Monday, July 15, 2019

The Devil Is In The Details


Captain Hollon Richardson, Brigadier General Solomon Meredith’s aides de camp, at a postwar reunion with the 19th Indiana, while recounting the death of Sergeant Major Asa Blanchard and the woundings of Lieutenant Colonel William Dudley and Meredith, casually said that he retired the brigade to its second position on the field. That position is where the Iron Brigade monuments are located at Gettysburg along Meredith Avenue. In the general recounting of the battle, many historians have assumed that Meredith Avenue marks the original position of the brigade. It definitely is not.

 Position A. Following the defeat of Archer’s Brigade, Meredith ordered the Iron Brigade to retire to the eastern side of Willoughby Run. The attack, however had split the command. The 19th Indiana, the 7th Wisconsin, and the 2nd Wisconsin, respectively, took a position along the first ridge paralleling the creek. The ridge gradually rose from a marshy drainage on the southern end to a rocky ledge some 10 feet above the creek about 1000 feet to the north. The three regiments on the line extended north from the creek bottom for about 600 feet.

Position B. The 24th Michigan, the brigade’s largest regiment, cross Willoughby Run about 100 yards south of the 19th Indiana, facing east. Captain Richardson, on his own accord, according to one witness, ordered the regiment “front forward on the left battalion,” which Colonel Henry Morrow of the 24th verified in his afteraction report where he called the “left battalion” the “first battalion.” To change “front forward,” the regiment had to left wheel to face north. The maneuver placed the left of the regiment in the low ground and the right flank just above the crest where the right of Archer’s Brigade had lain.

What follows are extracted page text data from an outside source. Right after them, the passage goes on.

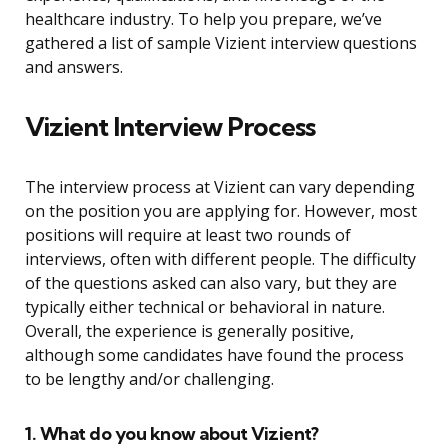
healthcare industry. To help you prepare, we’ve
gathered a list of sample Vizient interview questions
and answers.
Vizient Interview Process
The interview process at Vizient can vary depending
on the position you are applying for. However, most
positions will require at least two rounds of
interviews, often with different people. The difficulty
of the questions asked can also vary, but they are
typically either technical or behavioral in nature.
Overall, the experience is generally positive,
although some candidates have found the process
to be lengthy and/or challenging.
1. What do you know about Vizient?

Apparently, as I see the scenario unfolding, Meredith quickly realized that he could not successfully defend that position by leaving the brigade in a in a defilade from the west side of the creek. Nor could he let the 24th Michigan remain in the open ground below the woods. General Abner Doubleday, I Corps commanding, had arrived on the field and ordered Morrow to defend the woods at all costs because he considered it the key to the Federal defense of McPherson’s Ridge and the Union left. Meredith, therefore, chose the higher ridge, east of his current line, as the better position from which to hold Herbst Woods.

It probably was after 11:00 a.m. because the 150th Pennsylvania had arrived on the crest of the ridge, facing west with its left flank touching the northern side of the woods which provided Meredith with a point on which to anchor his brigade.

Position C. The small 2nd Wisconsin faced north at right angles to the Pennsylvanians. The 7th Wisconsin, following the contour of the ridge, connected with the left of the 2nd, creating the “little V” about which Colonel John Callis (7th Wisconsin) later wrote. Meredith plugged the 24th Michigan in between the 7th Wisconsin and the 19th Indiana, which had to refuse the right of the regiment up hill on a northwesterly front, to connect with the left wing of the 24th Michigan/ Colonels Dudley and Morrow repeatedly requested permission to retire ro the top of the hill rather than stay in the indefensible lower ground. They did so to no avail. Doubleday’s decision to keep them where they were cost a lot of good soldiers their lives.


Explaining this had explained why to many of the primary sources seem contradictory, when they actually are not. It also explains how the 19th Indiana and the 24th Michigan were shot to pieces.